PROBLEM STATEMENT: An exact copy of all the data below is needed.
=== DATA EXCERPTS ===
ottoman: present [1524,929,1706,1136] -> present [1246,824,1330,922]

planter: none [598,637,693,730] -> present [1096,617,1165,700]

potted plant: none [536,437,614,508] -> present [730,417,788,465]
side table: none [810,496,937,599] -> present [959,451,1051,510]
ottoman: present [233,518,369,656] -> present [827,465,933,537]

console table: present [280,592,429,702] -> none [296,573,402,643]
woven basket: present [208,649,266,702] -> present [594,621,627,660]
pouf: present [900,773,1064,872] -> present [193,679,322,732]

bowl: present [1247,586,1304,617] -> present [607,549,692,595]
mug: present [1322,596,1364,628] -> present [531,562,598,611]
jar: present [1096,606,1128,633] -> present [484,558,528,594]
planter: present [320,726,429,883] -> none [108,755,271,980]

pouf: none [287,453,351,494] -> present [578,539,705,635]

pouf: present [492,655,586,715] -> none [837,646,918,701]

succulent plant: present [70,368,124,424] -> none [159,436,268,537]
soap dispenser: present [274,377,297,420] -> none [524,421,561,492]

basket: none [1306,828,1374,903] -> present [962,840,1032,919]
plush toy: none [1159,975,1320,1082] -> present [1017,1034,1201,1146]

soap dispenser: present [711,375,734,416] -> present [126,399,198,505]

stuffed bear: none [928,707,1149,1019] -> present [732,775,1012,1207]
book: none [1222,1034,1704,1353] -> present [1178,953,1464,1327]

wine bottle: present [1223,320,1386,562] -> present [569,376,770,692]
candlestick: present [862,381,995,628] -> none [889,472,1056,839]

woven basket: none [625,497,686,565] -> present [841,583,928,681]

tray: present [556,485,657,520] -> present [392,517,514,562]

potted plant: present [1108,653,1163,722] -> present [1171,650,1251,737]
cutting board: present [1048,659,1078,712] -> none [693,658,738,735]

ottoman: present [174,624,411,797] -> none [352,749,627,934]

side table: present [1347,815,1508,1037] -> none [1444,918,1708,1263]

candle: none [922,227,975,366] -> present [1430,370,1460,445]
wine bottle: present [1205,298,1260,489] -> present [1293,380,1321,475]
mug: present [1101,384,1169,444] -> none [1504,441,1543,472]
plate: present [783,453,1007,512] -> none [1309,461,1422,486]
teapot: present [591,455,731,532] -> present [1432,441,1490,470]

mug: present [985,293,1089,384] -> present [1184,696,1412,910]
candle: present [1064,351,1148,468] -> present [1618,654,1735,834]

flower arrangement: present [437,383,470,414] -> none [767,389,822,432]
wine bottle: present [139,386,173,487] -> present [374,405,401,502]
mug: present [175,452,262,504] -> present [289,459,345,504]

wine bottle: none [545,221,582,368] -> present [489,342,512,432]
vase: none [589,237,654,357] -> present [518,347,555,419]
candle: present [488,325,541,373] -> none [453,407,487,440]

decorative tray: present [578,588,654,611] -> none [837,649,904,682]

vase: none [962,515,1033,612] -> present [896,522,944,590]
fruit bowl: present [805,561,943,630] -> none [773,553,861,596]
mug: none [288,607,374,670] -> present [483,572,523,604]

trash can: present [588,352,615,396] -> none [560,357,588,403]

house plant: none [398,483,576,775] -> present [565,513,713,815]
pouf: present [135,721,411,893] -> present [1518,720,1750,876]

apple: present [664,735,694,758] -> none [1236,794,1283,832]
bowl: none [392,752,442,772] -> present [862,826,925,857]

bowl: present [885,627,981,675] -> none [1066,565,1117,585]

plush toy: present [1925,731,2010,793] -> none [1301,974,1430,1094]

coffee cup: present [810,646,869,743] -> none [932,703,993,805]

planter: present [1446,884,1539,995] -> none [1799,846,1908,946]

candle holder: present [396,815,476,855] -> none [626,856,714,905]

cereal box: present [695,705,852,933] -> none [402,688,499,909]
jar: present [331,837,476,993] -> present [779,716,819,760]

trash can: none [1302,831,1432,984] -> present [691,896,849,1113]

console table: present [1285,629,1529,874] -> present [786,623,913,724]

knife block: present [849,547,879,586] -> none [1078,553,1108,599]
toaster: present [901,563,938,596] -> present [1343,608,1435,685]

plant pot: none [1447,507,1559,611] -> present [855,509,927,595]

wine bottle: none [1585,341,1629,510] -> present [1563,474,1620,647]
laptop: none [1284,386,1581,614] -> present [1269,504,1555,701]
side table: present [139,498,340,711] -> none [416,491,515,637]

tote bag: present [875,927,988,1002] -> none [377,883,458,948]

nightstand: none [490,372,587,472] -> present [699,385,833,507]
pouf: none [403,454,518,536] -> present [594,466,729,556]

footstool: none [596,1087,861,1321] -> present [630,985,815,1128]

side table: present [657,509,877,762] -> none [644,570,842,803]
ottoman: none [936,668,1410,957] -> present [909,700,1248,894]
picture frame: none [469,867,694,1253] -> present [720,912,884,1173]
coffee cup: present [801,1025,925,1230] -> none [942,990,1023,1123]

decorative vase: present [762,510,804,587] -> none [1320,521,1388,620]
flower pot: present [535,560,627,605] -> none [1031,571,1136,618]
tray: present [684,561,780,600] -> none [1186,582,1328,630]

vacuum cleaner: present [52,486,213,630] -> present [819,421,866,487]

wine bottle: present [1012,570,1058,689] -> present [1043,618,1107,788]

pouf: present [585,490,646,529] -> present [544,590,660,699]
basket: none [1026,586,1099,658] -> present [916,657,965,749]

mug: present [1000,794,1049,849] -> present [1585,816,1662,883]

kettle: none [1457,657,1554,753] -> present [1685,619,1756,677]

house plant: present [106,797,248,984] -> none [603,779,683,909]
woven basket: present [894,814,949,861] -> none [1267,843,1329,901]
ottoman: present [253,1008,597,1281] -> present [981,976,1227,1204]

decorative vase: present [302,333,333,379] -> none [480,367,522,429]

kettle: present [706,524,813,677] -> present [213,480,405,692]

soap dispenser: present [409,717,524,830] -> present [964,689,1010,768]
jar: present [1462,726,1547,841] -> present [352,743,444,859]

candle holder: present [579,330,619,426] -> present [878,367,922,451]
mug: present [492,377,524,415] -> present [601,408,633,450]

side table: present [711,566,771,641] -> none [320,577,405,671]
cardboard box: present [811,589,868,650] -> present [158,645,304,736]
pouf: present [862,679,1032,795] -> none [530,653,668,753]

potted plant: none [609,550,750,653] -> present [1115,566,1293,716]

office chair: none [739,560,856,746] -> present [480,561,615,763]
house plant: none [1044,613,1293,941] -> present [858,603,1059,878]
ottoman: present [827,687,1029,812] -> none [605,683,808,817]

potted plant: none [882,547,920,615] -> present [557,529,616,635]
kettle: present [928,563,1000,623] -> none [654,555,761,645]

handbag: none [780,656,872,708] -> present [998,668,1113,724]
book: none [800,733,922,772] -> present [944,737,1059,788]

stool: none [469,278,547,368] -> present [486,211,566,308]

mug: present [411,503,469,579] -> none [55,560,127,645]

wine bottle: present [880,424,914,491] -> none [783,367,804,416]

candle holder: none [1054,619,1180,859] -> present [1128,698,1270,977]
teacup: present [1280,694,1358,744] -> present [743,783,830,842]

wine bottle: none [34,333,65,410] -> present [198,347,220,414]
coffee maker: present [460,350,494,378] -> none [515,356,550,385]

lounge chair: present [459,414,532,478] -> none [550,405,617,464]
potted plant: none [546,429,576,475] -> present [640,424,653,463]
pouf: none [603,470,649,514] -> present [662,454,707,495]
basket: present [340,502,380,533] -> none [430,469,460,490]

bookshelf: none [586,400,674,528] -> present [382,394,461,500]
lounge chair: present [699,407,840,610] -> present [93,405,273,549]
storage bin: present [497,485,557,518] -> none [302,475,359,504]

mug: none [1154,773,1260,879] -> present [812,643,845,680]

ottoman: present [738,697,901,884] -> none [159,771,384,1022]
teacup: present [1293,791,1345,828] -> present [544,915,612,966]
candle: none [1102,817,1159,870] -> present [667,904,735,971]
===
TASK ANSWER:
ottoman: present [1524,929,1706,1136] -> present [1246,824,1330,922]

planter: none [598,637,693,730] -> present [1096,617,1165,700]

potted plant: none [536,437,614,508] -> present [730,417,788,465]
side table: none [810,496,937,599] -> present [959,451,1051,510]
ottoman: present [233,518,369,656] -> present [827,465,933,537]

console table: present [280,592,429,702] -> none [296,573,402,643]
woven basket: present [208,649,266,702] -> present [594,621,627,660]
pouf: present [900,773,1064,872] -> present [193,679,322,732]

bowl: present [1247,586,1304,617] -> present [607,549,692,595]
mug: present [1322,596,1364,628] -> present [531,562,598,611]
jar: present [1096,606,1128,633] -> present [484,558,528,594]
planter: present [320,726,429,883] -> none [108,755,271,980]

pouf: none [287,453,351,494] -> present [578,539,705,635]

pouf: present [492,655,586,715] -> none [837,646,918,701]

succulent plant: present [70,368,124,424] -> none [159,436,268,537]
soap dispenser: present [274,377,297,420] -> none [524,421,561,492]

basket: none [1306,828,1374,903] -> present [962,840,1032,919]
plush toy: none [1159,975,1320,1082] -> present [1017,1034,1201,1146]

soap dispenser: present [711,375,734,416] -> present [126,399,198,505]

stuffed bear: none [928,707,1149,1019] -> present [732,775,1012,1207]
book: none [1222,1034,1704,1353] -> present [1178,953,1464,1327]

wine bottle: present [1223,320,1386,562] -> present [569,376,770,692]
candlestick: present [862,381,995,628] -> none [889,472,1056,839]

woven basket: none [625,497,686,565] -> present [841,583,928,681]

tray: present [556,485,657,520] -> present [392,517,514,562]

potted plant: present [1108,653,1163,722] -> present [1171,650,1251,737]
cutting board: present [1048,659,1078,712] -> none [693,658,738,735]

ottoman: present [174,624,411,797] -> none [352,749,627,934]

side table: present [1347,815,1508,1037] -> none [1444,918,1708,1263]

candle: none [922,227,975,366] -> present [1430,370,1460,445]
wine bottle: present [1205,298,1260,489] -> present [1293,380,1321,475]
mug: present [1101,384,1169,444] -> none [1504,441,1543,472]
plate: present [783,453,1007,512] -> none [1309,461,1422,486]
teapot: present [591,455,731,532] -> present [1432,441,1490,470]

mug: present [985,293,1089,384] -> present [1184,696,1412,910]
candle: present [1064,351,1148,468] -> present [1618,654,1735,834]

flower arrangement: present [437,383,470,414] -> none [767,389,822,432]
wine bottle: present [139,386,173,487] -> present [374,405,401,502]
mug: present [175,452,262,504] -> present [289,459,345,504]

wine bottle: none [545,221,582,368] -> present [489,342,512,432]
vase: none [589,237,654,357] -> present [518,347,555,419]
candle: present [488,325,541,373] -> none [453,407,487,440]

decorative tray: present [578,588,654,611] -> none [837,649,904,682]

vase: none [962,515,1033,612] -> present [896,522,944,590]
fruit bowl: present [805,561,943,630] -> none [773,553,861,596]
mug: none [288,607,374,670] -> present [483,572,523,604]

trash can: present [588,352,615,396] -> none [560,357,588,403]

house plant: none [398,483,576,775] -> present [565,513,713,815]
pouf: present [135,721,411,893] -> present [1518,720,1750,876]

apple: present [664,735,694,758] -> none [1236,794,1283,832]
bowl: none [392,752,442,772] -> present [862,826,925,857]

bowl: present [885,627,981,675] -> none [1066,565,1117,585]

plush toy: present [1925,731,2010,793] -> none [1301,974,1430,1094]

coffee cup: present [810,646,869,743] -> none [932,703,993,805]

planter: present [1446,884,1539,995] -> none [1799,846,1908,946]

candle holder: present [396,815,476,855] -> none [626,856,714,905]

cereal box: present [695,705,852,933] -> none [402,688,499,909]
jar: present [331,837,476,993] -> present [779,716,819,760]

trash can: none [1302,831,1432,984] -> present [691,896,849,1113]

console table: present [1285,629,1529,874] -> present [786,623,913,724]

knife block: present [849,547,879,586] -> none [1078,553,1108,599]
toaster: present [901,563,938,596] -> present [1343,608,1435,685]

plant pot: none [1447,507,1559,611] -> present [855,509,927,595]

wine bottle: none [1585,341,1629,510] -> present [1563,474,1620,647]
laptop: none [1284,386,1581,614] -> present [1269,504,1555,701]
side table: present [139,498,340,711] -> none [416,491,515,637]

tote bag: present [875,927,988,1002] -> none [377,883,458,948]

nightstand: none [490,372,587,472] -> present [699,385,833,507]
pouf: none [403,454,518,536] -> present [594,466,729,556]

footstool: none [596,1087,861,1321] -> present [630,985,815,1128]

side table: present [657,509,877,762] -> none [644,570,842,803]
ottoman: none [936,668,1410,957] -> present [909,700,1248,894]
picture frame: none [469,867,694,1253] -> present [720,912,884,1173]
coffee cup: present [801,1025,925,1230] -> none [942,990,1023,1123]

decorative vase: present [762,510,804,587] -> none [1320,521,1388,620]
flower pot: present [535,560,627,605] -> none [1031,571,1136,618]
tray: present [684,561,780,600] -> none [1186,582,1328,630]

vacuum cleaner: present [52,486,213,630] -> present [819,421,866,487]

wine bottle: present [1012,570,1058,689] -> present [1043,618,1107,788]

pouf: present [585,490,646,529] -> present [544,590,660,699]
basket: none [1026,586,1099,658] -> present [916,657,965,749]

mug: present [1000,794,1049,849] -> present [1585,816,1662,883]

kettle: none [1457,657,1554,753] -> present [1685,619,1756,677]

house plant: present [106,797,248,984] -> none [603,779,683,909]
woven basket: present [894,814,949,861] -> none [1267,843,1329,901]
ottoman: present [253,1008,597,1281] -> present [981,976,1227,1204]

decorative vase: present [302,333,333,379] -> none [480,367,522,429]

kettle: present [706,524,813,677] -> present [213,480,405,692]

soap dispenser: present [409,717,524,830] -> present [964,689,1010,768]
jar: present [1462,726,1547,841] -> present [352,743,444,859]

candle holder: present [579,330,619,426] -> present [878,367,922,451]
mug: present [492,377,524,415] -> present [601,408,633,450]

side table: present [711,566,771,641] -> none [320,577,405,671]
cardboard box: present [811,589,868,650] -> present [158,645,304,736]
pouf: present [862,679,1032,795] -> none [530,653,668,753]

potted plant: none [609,550,750,653] -> present [1115,566,1293,716]

office chair: none [739,560,856,746] -> present [480,561,615,763]
house plant: none [1044,613,1293,941] -> present [858,603,1059,878]
ottoman: present [827,687,1029,812] -> none [605,683,808,817]

potted plant: none [882,547,920,615] -> present [557,529,616,635]
kettle: present [928,563,1000,623] -> none [654,555,761,645]

handbag: none [780,656,872,708] -> present [998,668,1113,724]
book: none [800,733,922,772] -> present [944,737,1059,788]

stool: none [469,278,547,368] -> present [486,211,566,308]

mug: present [411,503,469,579] -> none [55,560,127,645]

wine bottle: present [880,424,914,491] -> none [783,367,804,416]

candle holder: none [1054,619,1180,859] -> present [1128,698,1270,977]
teacup: present [1280,694,1358,744] -> present [743,783,830,842]

wine bottle: none [34,333,65,410] -> present [198,347,220,414]
coffee maker: present [460,350,494,378] -> none [515,356,550,385]

lounge chair: present [459,414,532,478] -> none [550,405,617,464]
potted plant: none [546,429,576,475] -> present [640,424,653,463]
pouf: none [603,470,649,514] -> present [662,454,707,495]
basket: present [340,502,380,533] -> none [430,469,460,490]

bookshelf: none [586,400,674,528] -> present [382,394,461,500]
lounge chair: present [699,407,840,610] -> present [93,405,273,549]
storage bin: present [497,485,557,518] -> none [302,475,359,504]

mug: none [1154,773,1260,879] -> present [812,643,845,680]

ottoman: present [738,697,901,884] -> none [159,771,384,1022]
teacup: present [1293,791,1345,828] -> present [544,915,612,966]
candle: none [1102,817,1159,870] -> present [667,904,735,971]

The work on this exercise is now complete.